How low can you go!!

Sent from my Galaxy Nexus using Tapatalk


----------



## Redflea (Jun 7, 2011)

papi92 said:


> How low can you go!!
> 
> Sent from my Galaxy Nexus using Tapatalk


Imoseyon?

Sent from my Galaxy Nexus using Tapatalk


----------



## ChrisPSU (Oct 17, 2011)

This thread already exists..... *facepalm*


----------



## papi92 (Jun 10, 2011)

Where at? And yes imo

Sent from my Galaxy Nexus using Tapatalk


----------



## ChrisPSU (Oct 17, 2011)

papi92 said:


> Where at?
> 
> Sent from my Galaxy Nexus using Tapatalk


http://rootzwiki.com/topic/13016-how-low-can-you-go-voltages/

Also some kernels say they UV and appear as if they do.. but they really aren't. Just an fyi, I clearly learned this from that thread


----------



## Mexiken (Jul 23, 2011)

You do realize below a pre-defined threshold the CPU basically ignores your UV setting right ????


----------



## ChrisPSU (Oct 17, 2011)

Mexiken said:


> You do realize below a pre-defined threshold the CPU basically ignores your UV setting right ????

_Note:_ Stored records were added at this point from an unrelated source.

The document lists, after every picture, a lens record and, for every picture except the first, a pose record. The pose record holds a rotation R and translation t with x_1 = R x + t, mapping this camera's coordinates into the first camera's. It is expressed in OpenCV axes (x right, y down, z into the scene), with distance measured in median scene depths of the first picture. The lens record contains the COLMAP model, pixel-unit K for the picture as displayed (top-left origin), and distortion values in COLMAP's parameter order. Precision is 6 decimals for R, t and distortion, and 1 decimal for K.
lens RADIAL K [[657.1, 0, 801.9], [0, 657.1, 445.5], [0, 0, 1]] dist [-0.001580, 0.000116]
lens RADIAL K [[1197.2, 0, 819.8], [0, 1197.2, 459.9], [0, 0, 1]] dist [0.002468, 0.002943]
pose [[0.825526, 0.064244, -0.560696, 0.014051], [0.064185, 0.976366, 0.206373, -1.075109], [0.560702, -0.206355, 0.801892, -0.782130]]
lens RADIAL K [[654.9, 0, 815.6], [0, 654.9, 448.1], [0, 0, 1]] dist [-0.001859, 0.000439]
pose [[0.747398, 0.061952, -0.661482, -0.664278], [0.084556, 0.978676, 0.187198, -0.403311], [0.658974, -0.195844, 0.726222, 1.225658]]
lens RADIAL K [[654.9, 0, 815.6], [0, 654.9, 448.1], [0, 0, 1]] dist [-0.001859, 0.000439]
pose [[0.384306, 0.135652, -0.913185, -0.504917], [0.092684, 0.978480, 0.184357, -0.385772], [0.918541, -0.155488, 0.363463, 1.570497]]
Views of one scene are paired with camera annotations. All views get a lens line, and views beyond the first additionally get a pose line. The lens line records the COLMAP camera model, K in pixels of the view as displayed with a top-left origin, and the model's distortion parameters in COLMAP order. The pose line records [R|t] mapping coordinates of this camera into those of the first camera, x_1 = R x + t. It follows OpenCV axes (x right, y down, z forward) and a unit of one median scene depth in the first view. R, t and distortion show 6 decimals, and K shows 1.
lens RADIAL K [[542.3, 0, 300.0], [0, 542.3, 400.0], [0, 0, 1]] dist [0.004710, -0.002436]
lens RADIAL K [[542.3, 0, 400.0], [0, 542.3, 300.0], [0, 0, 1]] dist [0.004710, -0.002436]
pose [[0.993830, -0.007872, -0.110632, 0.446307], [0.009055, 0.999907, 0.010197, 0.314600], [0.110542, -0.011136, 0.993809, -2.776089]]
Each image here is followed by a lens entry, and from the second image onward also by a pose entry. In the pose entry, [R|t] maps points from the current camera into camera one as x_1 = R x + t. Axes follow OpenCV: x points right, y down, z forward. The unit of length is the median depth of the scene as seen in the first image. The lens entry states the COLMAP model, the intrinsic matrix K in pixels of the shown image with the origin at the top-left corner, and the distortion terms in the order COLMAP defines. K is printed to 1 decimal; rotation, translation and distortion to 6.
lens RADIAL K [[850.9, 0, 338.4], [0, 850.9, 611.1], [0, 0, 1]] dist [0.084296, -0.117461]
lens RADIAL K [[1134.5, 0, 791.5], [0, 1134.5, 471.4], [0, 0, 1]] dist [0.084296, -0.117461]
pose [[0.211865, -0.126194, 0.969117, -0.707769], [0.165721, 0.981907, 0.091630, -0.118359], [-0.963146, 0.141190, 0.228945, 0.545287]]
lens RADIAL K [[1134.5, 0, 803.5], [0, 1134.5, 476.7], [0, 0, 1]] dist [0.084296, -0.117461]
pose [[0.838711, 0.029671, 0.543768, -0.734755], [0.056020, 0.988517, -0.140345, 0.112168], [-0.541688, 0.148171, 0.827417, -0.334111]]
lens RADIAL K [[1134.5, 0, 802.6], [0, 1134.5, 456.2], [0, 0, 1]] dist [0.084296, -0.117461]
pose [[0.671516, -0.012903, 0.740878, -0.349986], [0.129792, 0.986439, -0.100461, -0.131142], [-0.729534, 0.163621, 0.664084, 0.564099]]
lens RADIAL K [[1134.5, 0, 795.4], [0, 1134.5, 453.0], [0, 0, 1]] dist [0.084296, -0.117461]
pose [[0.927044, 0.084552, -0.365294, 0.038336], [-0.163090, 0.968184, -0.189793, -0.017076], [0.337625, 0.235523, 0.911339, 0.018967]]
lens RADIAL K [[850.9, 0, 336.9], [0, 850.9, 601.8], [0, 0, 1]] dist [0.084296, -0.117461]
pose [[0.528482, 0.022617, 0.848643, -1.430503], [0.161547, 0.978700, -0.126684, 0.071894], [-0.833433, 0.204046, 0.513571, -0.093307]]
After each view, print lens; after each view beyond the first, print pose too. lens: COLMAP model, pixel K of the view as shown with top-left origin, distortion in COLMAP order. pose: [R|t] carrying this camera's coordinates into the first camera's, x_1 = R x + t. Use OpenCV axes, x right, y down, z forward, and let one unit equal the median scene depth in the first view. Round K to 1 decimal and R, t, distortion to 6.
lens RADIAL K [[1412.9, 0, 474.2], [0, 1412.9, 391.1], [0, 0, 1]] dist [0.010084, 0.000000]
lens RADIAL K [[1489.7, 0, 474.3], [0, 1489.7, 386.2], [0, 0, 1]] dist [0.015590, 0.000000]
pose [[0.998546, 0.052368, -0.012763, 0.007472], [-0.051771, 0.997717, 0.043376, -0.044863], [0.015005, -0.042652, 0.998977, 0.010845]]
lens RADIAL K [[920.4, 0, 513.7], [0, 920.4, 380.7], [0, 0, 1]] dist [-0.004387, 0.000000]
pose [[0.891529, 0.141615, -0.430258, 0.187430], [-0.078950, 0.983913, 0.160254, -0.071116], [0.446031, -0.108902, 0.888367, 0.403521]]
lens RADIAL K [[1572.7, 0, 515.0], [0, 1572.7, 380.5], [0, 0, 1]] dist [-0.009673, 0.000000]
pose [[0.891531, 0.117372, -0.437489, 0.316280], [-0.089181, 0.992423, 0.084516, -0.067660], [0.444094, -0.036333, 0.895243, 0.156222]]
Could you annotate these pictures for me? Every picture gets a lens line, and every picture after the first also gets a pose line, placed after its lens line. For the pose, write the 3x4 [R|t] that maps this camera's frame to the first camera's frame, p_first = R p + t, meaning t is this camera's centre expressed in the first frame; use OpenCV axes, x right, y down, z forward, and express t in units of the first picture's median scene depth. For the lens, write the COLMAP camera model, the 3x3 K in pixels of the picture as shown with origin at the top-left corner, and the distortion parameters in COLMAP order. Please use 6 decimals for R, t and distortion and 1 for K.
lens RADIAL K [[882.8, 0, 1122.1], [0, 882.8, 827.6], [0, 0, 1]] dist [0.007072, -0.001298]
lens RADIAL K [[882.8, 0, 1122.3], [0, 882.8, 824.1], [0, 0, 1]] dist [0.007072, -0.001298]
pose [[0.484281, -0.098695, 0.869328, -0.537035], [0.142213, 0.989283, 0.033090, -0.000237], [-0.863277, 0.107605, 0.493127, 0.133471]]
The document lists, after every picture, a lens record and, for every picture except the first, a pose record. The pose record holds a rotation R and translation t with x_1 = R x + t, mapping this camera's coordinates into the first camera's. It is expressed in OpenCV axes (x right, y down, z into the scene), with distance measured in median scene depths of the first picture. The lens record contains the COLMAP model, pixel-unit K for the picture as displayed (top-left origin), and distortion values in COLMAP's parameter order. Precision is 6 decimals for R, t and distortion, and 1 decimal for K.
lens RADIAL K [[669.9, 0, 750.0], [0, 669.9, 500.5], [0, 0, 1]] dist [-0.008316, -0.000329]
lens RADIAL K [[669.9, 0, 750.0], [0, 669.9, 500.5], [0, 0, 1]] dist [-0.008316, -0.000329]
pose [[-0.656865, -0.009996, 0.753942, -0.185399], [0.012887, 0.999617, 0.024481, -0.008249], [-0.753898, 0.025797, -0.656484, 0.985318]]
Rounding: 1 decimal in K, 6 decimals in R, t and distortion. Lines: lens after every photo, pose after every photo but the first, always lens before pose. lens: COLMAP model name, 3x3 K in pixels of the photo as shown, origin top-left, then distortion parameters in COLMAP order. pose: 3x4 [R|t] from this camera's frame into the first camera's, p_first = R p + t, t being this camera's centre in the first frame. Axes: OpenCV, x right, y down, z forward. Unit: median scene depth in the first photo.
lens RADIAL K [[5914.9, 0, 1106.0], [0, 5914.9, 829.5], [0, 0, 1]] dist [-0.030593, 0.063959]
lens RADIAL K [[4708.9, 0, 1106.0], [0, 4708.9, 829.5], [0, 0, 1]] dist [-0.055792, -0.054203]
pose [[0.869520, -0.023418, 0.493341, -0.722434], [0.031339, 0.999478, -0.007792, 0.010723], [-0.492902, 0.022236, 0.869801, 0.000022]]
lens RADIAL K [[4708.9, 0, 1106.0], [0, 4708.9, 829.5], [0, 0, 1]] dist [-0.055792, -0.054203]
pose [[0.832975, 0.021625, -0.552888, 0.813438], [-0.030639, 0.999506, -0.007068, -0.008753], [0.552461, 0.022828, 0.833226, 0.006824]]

Well what's the threshold? 
Sent from my Galaxy Nexus using Tapatalk


----------



## runandhide05 (Sep 20, 2011)

ChrisPSU said:


> Well what's the threshold?
> Sent from my Galaxy Nexus using Tapatalk


Am I missing something? I have not tab for voltage 
Swyped from my GNEX


----------



## ChrisPSU (Oct 17, 2011)

runandhide05 said:


> Am I missing something? I have not tab for voltage
> Swyped from my GNEX


You need a kernel that supports it. Also I heard that you may have to clear out the data of setcpu under apps in settings


----------



## runandhide05 (Sep 20, 2011)

ChrisPSU said:


> You need a kernel that supports it. Also I heard that you may have to clear out the data of setcpu under apps in settings


Thanks bud

Swyped from my GNEX


----------



## papi92 (Jun 10, 2011)

I did all of that haha it undervolted

Sent from my Galaxy Nexus using Tapatalk


----------



## sandfreak (Jun 11, 2011)

Please excuse my ignorance, but what does this do?

Is it to save battery life?

Sent from my Galaxy Nexus using Tapatalk


----------



## Barf (Sep 26, 2011)

Yes.


----------



## Mexiken (Jul 23, 2011)

ChrisPSU said:


> Well what's the threshold?
> Sent from my Galaxy Nexus using Tapatalk


Good question. We need the whitesheets for the CPU


----------